C’était l’anniversaire de ma mère, mais à cause du travail, je ne m’en suis souvenu que trois jours plus tard. J’avais honte. Je l’ai appelée plusieurs fois, mais elle n’a pas répondu. Le téléphone était éteint. J’ai décidé d’aller la voir personnellement. J’ai acheté un gros bouquet de fleurs et j’ai mis l’argent dans une enveloppe au lieu d’un cadeau. Je voulais la serrer dans mes bras, m’excuser, lui souhaiter le meilleur…

Mais quand je suis arrivé, il n’y avait personne à la maison. J’ai frappé, j’ai sonné, j’ai crié. Le téléphone était toujours inaccessible. Les pires pensées me sont venues à l’esprit : et si j’étais en retard ? … Et si je ne la revoyais plus jamais ? …

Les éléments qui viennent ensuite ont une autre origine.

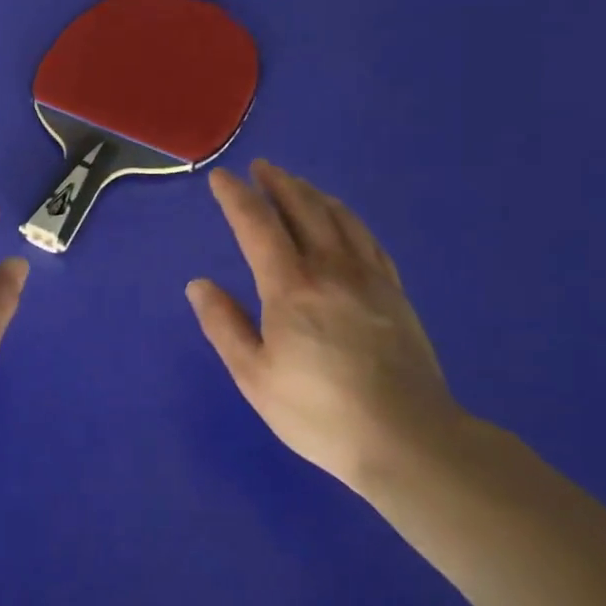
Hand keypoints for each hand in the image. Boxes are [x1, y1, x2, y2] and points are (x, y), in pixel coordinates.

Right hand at [187, 161, 468, 498]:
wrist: (407, 438)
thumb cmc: (319, 413)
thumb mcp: (255, 377)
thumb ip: (224, 325)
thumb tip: (198, 284)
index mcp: (291, 287)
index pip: (257, 226)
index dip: (236, 197)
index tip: (221, 177)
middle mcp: (330, 268)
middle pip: (303, 209)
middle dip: (278, 183)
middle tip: (261, 168)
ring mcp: (369, 277)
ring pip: (338, 217)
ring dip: (312, 194)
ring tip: (296, 184)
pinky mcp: (394, 291)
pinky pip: (368, 238)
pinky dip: (347, 217)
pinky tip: (342, 219)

Je me suis assis sur les marches comme un enfant. J’étais triste et honteux. Quel genre de fils suis-je si j’oublie l’anniversaire de ma mère ? Je n’ai qu’elle. Je n’ai pas de père – ma mère m’a élevé seule depuis mon enfance. Elle portait sur ses épaules plus de choses qu’elle n’aurait dû. Elle était à la fois père et mère pour moi. À tous. Quand j’ai épousé mon chéri, ma mère a vendu sa maison. Elle a acheté un appartement plus petit et nous a donné toutes ses économies pour que nous puissions acheter notre propre maison. Nous avons recommencé nos vies. Et j’étais accro. Travail, affaires, clients, factures… Et je n’avais même pas remarqué que son anniversaire était terminé.

Et soudain, j’ai entendu une voix derrière moi :
– Mon fils, que fais-tu ici ?
Je me suis retournée — ma mère se tenait devant moi avec un filet d’où dépassait une miche de pain.

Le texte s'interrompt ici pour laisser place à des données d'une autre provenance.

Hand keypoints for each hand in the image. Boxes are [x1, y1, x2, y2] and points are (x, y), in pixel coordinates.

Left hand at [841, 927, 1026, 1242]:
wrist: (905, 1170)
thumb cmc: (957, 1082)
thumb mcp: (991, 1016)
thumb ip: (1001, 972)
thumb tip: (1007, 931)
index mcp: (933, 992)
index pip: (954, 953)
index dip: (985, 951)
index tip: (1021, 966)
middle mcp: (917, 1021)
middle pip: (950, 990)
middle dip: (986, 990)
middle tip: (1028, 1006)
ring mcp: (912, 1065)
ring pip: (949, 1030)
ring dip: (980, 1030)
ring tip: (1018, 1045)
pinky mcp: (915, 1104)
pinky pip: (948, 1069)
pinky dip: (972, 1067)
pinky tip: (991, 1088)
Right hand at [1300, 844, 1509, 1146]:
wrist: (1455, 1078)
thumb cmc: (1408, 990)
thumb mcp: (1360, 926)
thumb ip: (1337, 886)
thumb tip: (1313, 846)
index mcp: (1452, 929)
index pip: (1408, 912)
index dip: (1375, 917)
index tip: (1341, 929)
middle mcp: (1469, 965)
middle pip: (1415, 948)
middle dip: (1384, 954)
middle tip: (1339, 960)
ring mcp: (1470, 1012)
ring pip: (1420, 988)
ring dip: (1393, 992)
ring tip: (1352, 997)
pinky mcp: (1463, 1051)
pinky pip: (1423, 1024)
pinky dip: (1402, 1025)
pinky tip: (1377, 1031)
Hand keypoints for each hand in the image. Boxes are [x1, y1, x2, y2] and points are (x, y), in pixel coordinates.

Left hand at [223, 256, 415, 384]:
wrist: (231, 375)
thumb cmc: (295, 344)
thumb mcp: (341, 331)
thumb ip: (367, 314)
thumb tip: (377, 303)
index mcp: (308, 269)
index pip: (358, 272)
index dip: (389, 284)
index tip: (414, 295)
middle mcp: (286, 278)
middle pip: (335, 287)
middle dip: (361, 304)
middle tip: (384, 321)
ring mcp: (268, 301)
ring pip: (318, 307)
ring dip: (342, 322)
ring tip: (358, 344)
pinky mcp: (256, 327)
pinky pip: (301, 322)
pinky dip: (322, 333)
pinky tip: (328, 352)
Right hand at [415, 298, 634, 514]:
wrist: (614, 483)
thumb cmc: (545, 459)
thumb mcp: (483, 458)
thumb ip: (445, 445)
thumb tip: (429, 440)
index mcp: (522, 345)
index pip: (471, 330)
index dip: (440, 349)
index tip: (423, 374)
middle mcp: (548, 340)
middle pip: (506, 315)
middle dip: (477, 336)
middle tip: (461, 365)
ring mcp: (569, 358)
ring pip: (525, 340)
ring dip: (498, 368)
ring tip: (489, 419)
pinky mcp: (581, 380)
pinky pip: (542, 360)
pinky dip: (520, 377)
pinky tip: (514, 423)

— Maman! J’ai appelé… tu n’as pas répondu…
— Oh, mon téléphone est tombé dans le puits hier et je l’ai amené en réparation… à quoi m’en sert-il ? – elle sourit.

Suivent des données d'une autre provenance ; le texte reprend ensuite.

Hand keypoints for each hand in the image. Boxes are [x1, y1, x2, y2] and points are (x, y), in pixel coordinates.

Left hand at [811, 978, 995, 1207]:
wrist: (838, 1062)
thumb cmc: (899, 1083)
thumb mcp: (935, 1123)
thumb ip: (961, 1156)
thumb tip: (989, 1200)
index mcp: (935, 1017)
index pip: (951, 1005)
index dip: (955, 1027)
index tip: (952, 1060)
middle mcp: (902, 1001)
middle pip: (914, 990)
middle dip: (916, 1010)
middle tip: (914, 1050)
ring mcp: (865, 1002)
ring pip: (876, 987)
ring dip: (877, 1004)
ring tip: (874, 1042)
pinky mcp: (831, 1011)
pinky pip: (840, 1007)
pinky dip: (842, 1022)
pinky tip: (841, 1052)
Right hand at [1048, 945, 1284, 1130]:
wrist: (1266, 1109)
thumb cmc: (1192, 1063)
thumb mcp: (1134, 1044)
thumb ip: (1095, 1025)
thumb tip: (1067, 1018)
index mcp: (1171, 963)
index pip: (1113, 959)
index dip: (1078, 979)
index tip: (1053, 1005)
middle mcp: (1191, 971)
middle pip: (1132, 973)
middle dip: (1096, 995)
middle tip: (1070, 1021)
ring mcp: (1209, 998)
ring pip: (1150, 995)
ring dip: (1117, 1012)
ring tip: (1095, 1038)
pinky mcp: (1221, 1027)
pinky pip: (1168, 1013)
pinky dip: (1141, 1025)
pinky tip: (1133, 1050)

« Maman, je… j’ai oublié ton anniversaire… »

— Le plus important c’est que tu sois là. Viens. J’ai un gâteau, nous allons faire du thé.
Elle ne m’a rien jeté. Elle ne m’a pas demandé pourquoi il m’avait fallu trois jours pour m’en souvenir. Elle m’a simplement versé du thé et m’a posé des questions sur ma femme, mon travail et ma vie. Quand elle ne regardait pas, je mettais secrètement l’enveloppe contenant l’argent dans son sac à main. Alors que je m’éloignais, elle m’a fait signe depuis la porte. Et soudain, j’ai réalisé : tout ce que j’ai repose sur ses épaules. Et je me suis promis : maintenant ses épaules vont se reposer.